The chemical which gives garlic its flavour could be used in a "smart bomb" to fight cancer, scientists say.
Garlic is renowned in complementary therapies for its antioxidant properties
The finding comes just days after it was revealed the same chemical, allicin, could treat the hospital superbug MRSA.
The cancer treatment harnesses the natural chemical reaction in which allicin is produced.
The journal Molecular Cancer Therapeutics details how the reaction can be triggered at tumour sites.
Allicin is a toxic, but unstable, chemical which breaks down quickly and harmlessly when it is eaten.
It is not present in unbroken cloves of garlic, but is produced as a biochemical reaction between two substances stored apart in tiny, adjoining compartments within each clove - the enzyme, alliinase, and a normally inert chemical called alliin.
If the clove is broken, as it is in cooking, the membranes separating the compartments are broken and allicin is produced.
Israeli researchers decided to try to recreate this toxic reaction at the site of a tumour.
To target the treatment, they used an antibody which had been programmed to recognise distinctive receptors on the tumour cells' surface.
The antibody is chemically bound to alliinase and injected into the bloodstream where it seeks out cancer cells.
Alliin is then also injected. When it encounters the alliinase, the resulting reaction turns the alliin molecules into allicin, which penetrates and kills the tumour cells.
Healthy cells nearby are left intact because they have not attracted the antibodies.
The researchers from the Weizmann Institute in Rehovet successfully used the technique to block the growth of stomach tumours in mice.
They say the method could work for most types of cancer, as long as a specific antibody can be designed to recognise receptors unique to the cancer cells.
The technique could prove invaluable for preventing metastasis following surgery.

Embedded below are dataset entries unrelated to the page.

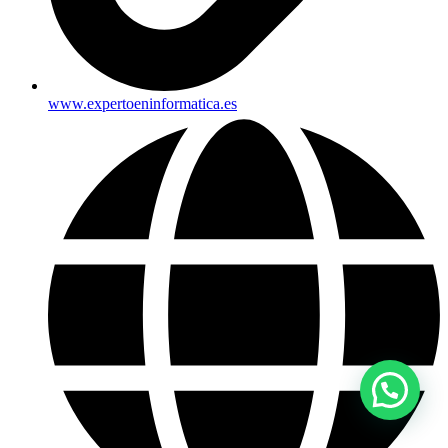
www.expertoeninformatica.es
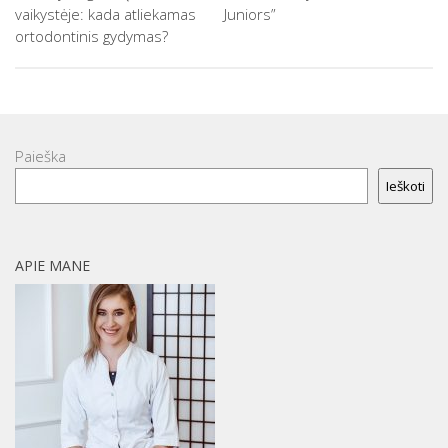
vaikystėje: kada atliekamas
Juniors”
ortodontinis gydymas?
Paieška
Ieškoti
APIE MANE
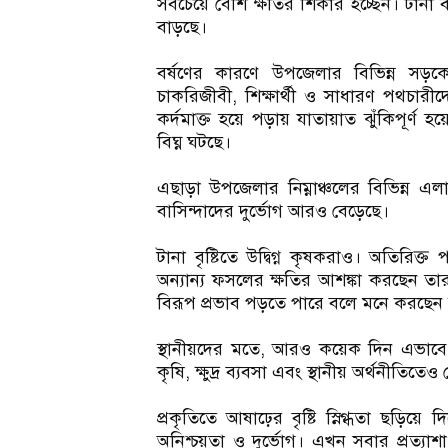
সবচেয়ে বেশি ক্ষতির শিকার হচ্ছেন। টানা ব
বাড়ছে।
বর্ষণের কারণে উপজেলার বিভিন্ন সড়কে
চাকরিজীবী, শিক্ষার্থী ও সাধারণ পথচারীদ
কর্দমাক্ত হয়ে পড়ায় যাতায়াত ঝুঁকিপূর
বিঘ্ন ঘটছে।
এছাড়া উপজেলার নিম্নাঞ্চলের বিভিন্ন
বাসিন্দাদের দুর্ভোগ আরও বেড়েছে।
টানা বৃষ্টিতে উদ্বিগ্ন কৃষকরাও। অতিরি
অন্যান্য ফসলের ক্ষতির আশঙ্কা করছেন তা
বিরূপ প্রভাব পড়তে পারে বলে মনে করছেন স
স্থানীয়দের মতে, আরও কয়েক দিন এভাবে 
কৃষি, ক্ষুদ্র ব্যবসা এবং স্থানীয় অর্থনীতিত
প্রকৃতিতে আষাঢ়ের বৃষ্টি স্নিগ্ধতা ছড়ি
অনিশ্চয়তা ও দুর্ভোগ। এখন সবার প্রত্যাশা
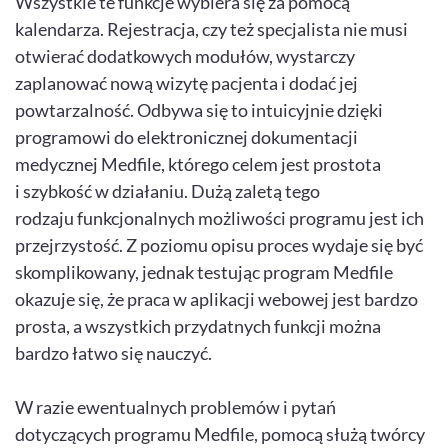
Wszystkie te funkcje wybiera się za pomocą
kalendarza. Rejestracja, czy też specjalista nie musi
otwierać dodatkowych modułów, wystarczy
zaplanować nową wizytę pacjenta i dodać jej
powtarzalność. Odbywa się to intuicyjnie dzięki
programowi do elektronicznej dokumentacji
medycznej Medfile, którego celem jest prostota
i szybkość w działaniu. Dużą zaletą tego
rodzaju funkcjonalnych możliwości programu jest ich
przejrzystość. Z poziomu opisu proces wydaje się być
skomplikowany, jednak testując program Medfile
okazuje się, że praca w aplikacji webowej jest bardzo
prosta, a wszystkich przydatnych funkcji można
bardzo łatwo się nauczyć.
W razie ewentualnych problemów i pytań
dotyczących programu Medfile, pomocą służą twórcy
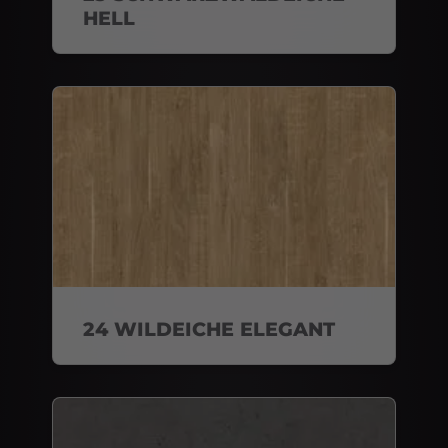
HELL
24 WILDEICHE ELEGANT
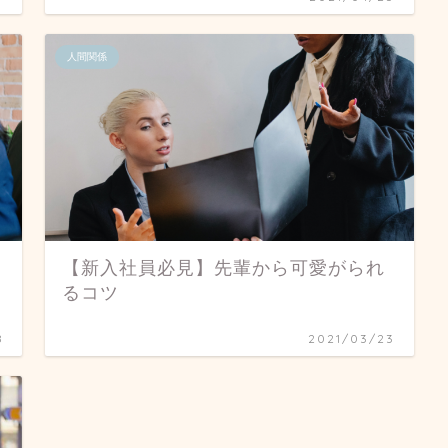
人間関係
【新入社員必見】先輩から可愛がられ
るコツ
8
2021/03/23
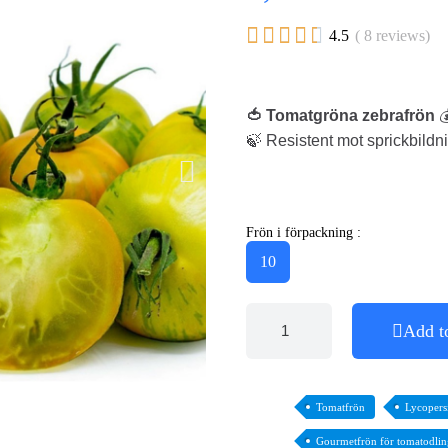





4.5
( 8 reviews)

Professor David Mirelman, who led the research, said: "Even though doctors cannot detect where metastatic cells have migrated and lodged themselves, the antibody-alliinase-alliin combination should chase them down and destroy them anywhere in the body."
Sara Hiom, a science information manager for Cancer Research UK told BBC News Online: "The medicinal properties of garlic have long been recognised.
"These are encouraging preliminary data. The challenge now will be to develop methods for use against different types of tumour cells and eventually to adapt the technique for use in humans so that the necessary clinical trials can be carried out."